A note of surprise flashed behind his eyes before a mischievous light replaced it. “Even write poetry like you?”

“Perhaps not that.” She wouldn’t let him change the subject. “But that doesn’t mean much. Simply our talents lie in different directions.”

“Diplomatic of you to say.”

“I never say anything I don’t mean, Kilmuir.”

His head cocked to the side. “Is that true?”

“Yes,” she said, feeling less certain of the statement than she had a moment ago. He had the look of a man about to use it to his advantage.

“I have a question for you then.”

She hesitated. “And that is?”

“Out of all your family, you’re the only one who never called me Rory.”

Her mouth snapped shut.

“Why is that?” he pressed.

Her heart beat out a heavy thud. She’d just told him she never lied, but to tell the truth after all these years…

And yet why shouldn’t she?

She reached for her tankard of ale and took a long pull. She released a small burp behind her hand before saying in a rush, “The answer is quite simple.” She inhaled a quick, bracing gulp of air. “I harbored a—”
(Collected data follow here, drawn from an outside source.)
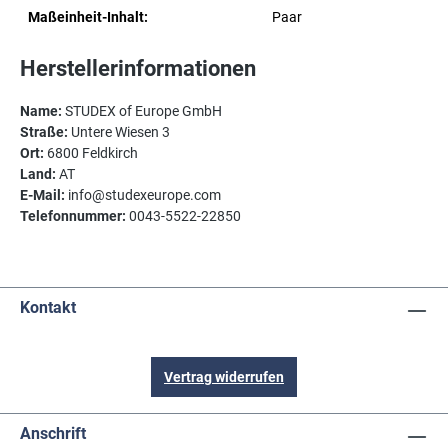
Maßeinheit-Inhalt:
Paar
Herstellerinformationen
Name:
STUDEX of Europe GmbH
Straße:
Untere Wiesen 3
Ort:
6800 Feldkirch
Land:
AT
E-Mail:
info@studexeurope.com
Telefonnummer:
0043-5522-22850
Kontakt
Vertrag widerrufen
Anschrift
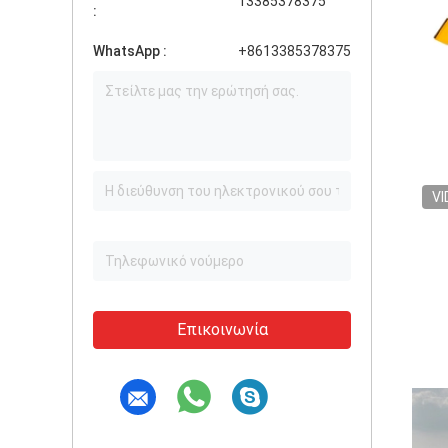
13385378375
:
WhatsApp :
+8613385378375
VI
Επικοινωνία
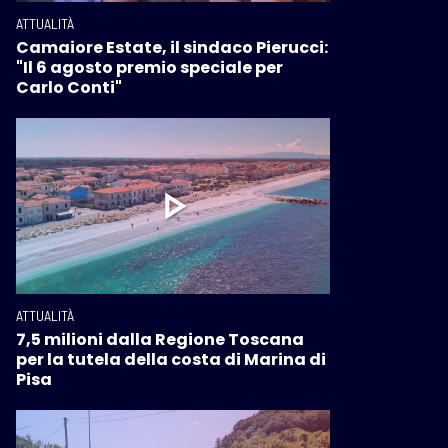
ATTUALITÀ
Camaiore Estate, il sindaco Pierucci:
"Il 6 agosto premio speciale per
Carlo Conti"
ATTUALITÀ
7,5 milioni dalla Regione Toscana
per la tutela della costa di Marina di
Pisa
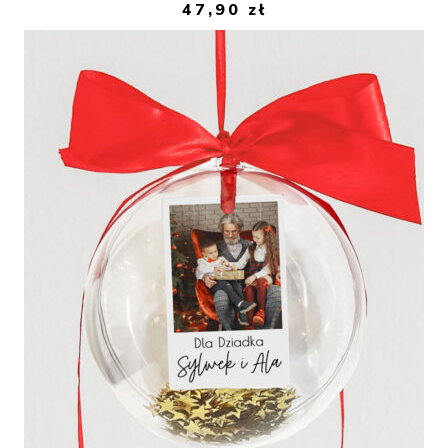
47,90
zł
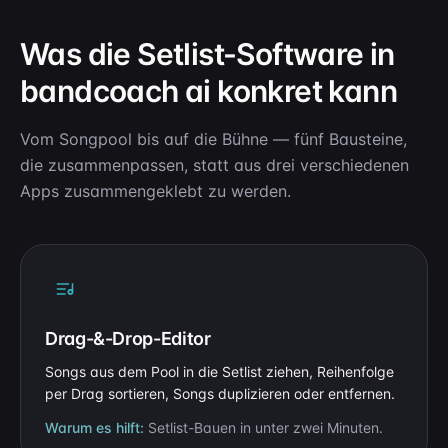
Was die Setlist-Software in
bandcoach ai konkret kann
Vom Songpool bis auf die Bühne — fünf Bausteine,
die zusammenpassen, statt aus drei verschiedenen
Apps zusammengeklebt zu werden.
Drag-&-Drop-Editor
Songs aus dem Pool in die Setlist ziehen, Reihenfolge
per Drag sortieren, Songs duplizieren oder entfernen.
Warum es hilft:
Setlist-Bauen in unter zwei Minuten.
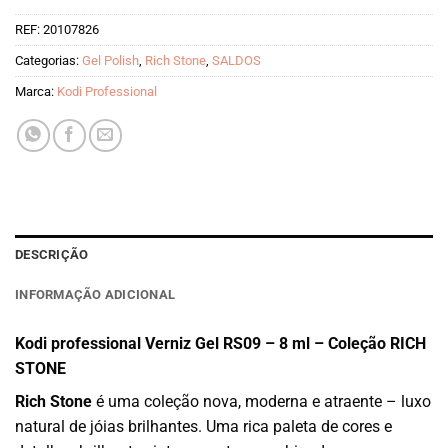
preço
preço
REF:
20107826
original
atual
era:
é:
Categorias:
Gel Polish
,
Rich Stone
,
SALDOS
€8.50.
€4.25.
Marca:
Kodi Professional
DESCRIÇÃO
INFORMAÇÃO ADICIONAL
Kodi professional Verniz Gel RS09 – 8 ml – Coleção RICH
STONE
Rich Stone
é uma coleção nova, moderna e atraente – luxo
natural de jóias brilhantes. Uma rica paleta de cores e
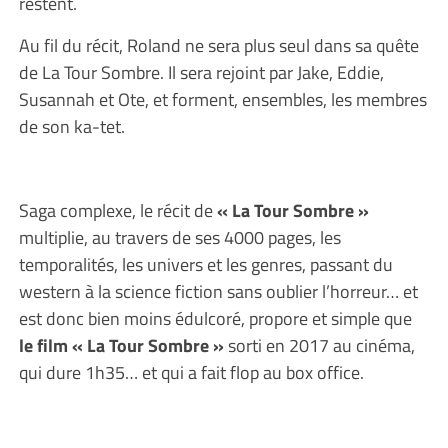
restent.
Au fil du récit, Roland ne sera plus seul dans sa quête
de La Tour Sombre. Il sera rejoint par Jake, Eddie,
Susannah et Ote, et forment, ensembles, les membres
de son ka-tet.
Saga complexe, le récit de
« La Tour Sombre »
multiplie, au travers de ses 4000 pages, les
temporalités, les univers et les genres, passant du
western à la science fiction sans oublier l’horreur… et
est donc bien moins édulcoré, propore et simple que
le film « La Tour Sombre »
sorti en 2017 au cinéma,
qui dure 1h35… et qui a fait flop au box office.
“A hearty distaste for the lumbering Scottish brute Archie was always bringing home during holidays?” he inserted with a smile that now reached both sides of his mouth.

Oh, that she could speak around this lump in her throat… “I harbored a secret infatuation for you.”

His smile froze, and the room went airless in the wake of her secret exposed. Into the stunned silence, she added, “In my youth.”

“Infatuation?” he repeated. “For me?”

She nodded, tightly. So many feelings charged through her—mortification, bafflement…relief. Strange, that last one.

At last, he spoke. “I thought you could barely tolerate my presence.”